■ Job ■
Without any of the pictures, print every record below exactly.

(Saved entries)
[Start of section]

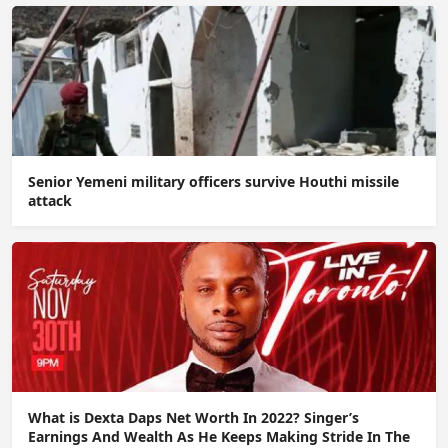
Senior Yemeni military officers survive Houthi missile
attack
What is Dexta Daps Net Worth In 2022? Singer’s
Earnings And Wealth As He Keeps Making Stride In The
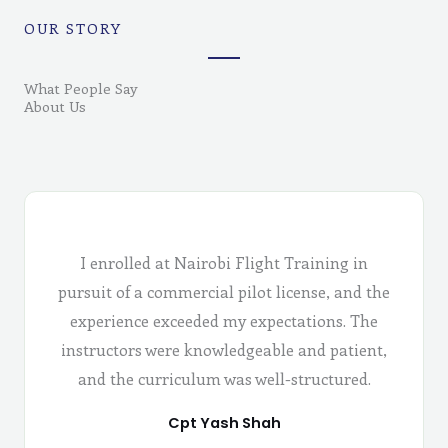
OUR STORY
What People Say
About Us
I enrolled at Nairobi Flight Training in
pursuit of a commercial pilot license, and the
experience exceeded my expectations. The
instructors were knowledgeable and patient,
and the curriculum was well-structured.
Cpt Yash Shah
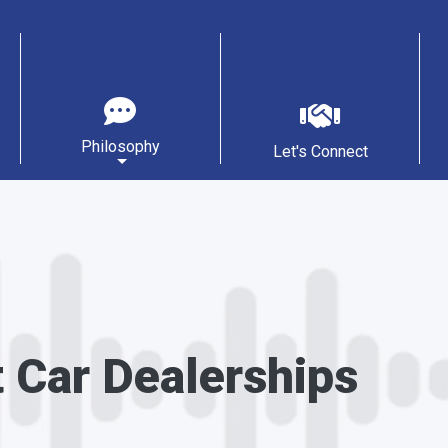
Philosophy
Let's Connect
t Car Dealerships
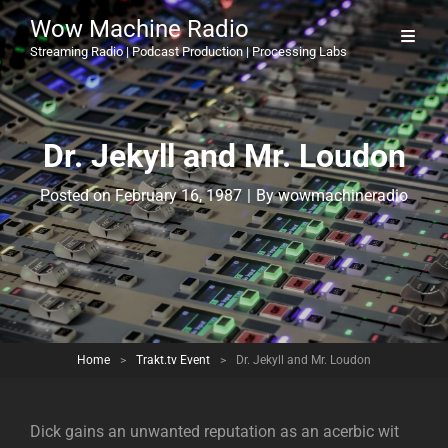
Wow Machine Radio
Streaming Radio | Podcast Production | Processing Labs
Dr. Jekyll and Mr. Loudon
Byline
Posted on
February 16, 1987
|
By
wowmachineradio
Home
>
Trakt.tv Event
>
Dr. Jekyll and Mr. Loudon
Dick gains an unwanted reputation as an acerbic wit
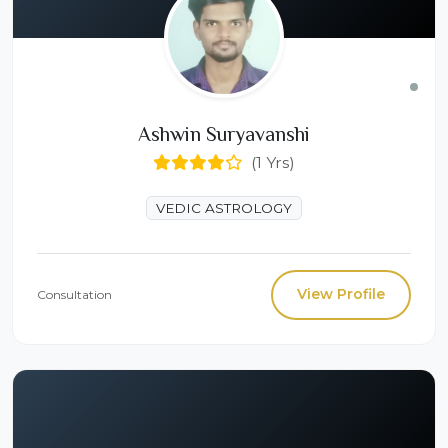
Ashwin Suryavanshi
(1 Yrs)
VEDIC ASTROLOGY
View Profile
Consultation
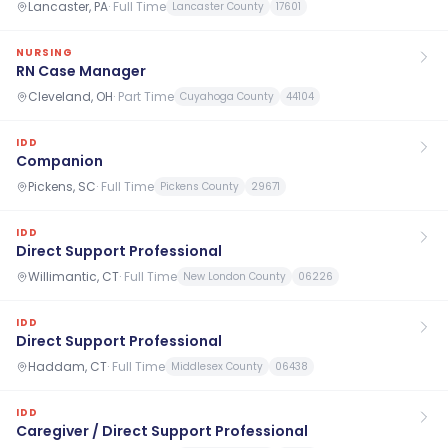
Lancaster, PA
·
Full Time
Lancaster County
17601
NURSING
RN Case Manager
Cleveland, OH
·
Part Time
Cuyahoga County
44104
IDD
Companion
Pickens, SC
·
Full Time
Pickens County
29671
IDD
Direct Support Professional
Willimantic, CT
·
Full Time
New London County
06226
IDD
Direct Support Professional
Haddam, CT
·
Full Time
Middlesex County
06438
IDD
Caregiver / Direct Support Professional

[End of section]

■ Exercise result ■
Senior Yemeni military officers survive Houthi missile
attack
What is Dexta Daps Net Worth In 2022? Singer’s
Earnings And Wealth As He Keeps Making Stride In The
OUR STORY
What People Say
About Us
I enrolled at Nairobi Flight Training in
pursuit of a commercial pilot license, and the
experience exceeded my expectations. The
instructors were knowledgeable and patient,
and the curriculum was well-structured.
Cpt Yash Shah
Philosophy
Let's Connect
t Car Dealerships
Wow Machine Radio
Streaming Radio | Podcast Production | Processing Labs
Dr. Jekyll and Mr. Loudon
Byline
Posted on
February 16, 1987
|
By
wowmachineradio
Home
>
Trakt.tv Event
>
Dr. Jekyll and Mr. Loudon
Dick gains an unwanted reputation as an acerbic wit
Ashwin Suryavanshi
(1 Yrs)
VEDIC ASTROLOGY
View Profile
Consultation
Lancaster, PA
·
Full Time
Lancaster County
17601
NURSING
RN Case Manager
Cleveland, OH
·
Part Time
Cuyahoga County
44104
IDD
Companion
Pickens, SC
·
Full Time
Pickens County
29671
IDD
Direct Support Professional
Willimantic, CT
·
Full Time
New London County
06226
IDD
Direct Support Professional
Haddam, CT
·
Full Time
Middlesex County
06438
IDD
Caregiver / Direct Support Professional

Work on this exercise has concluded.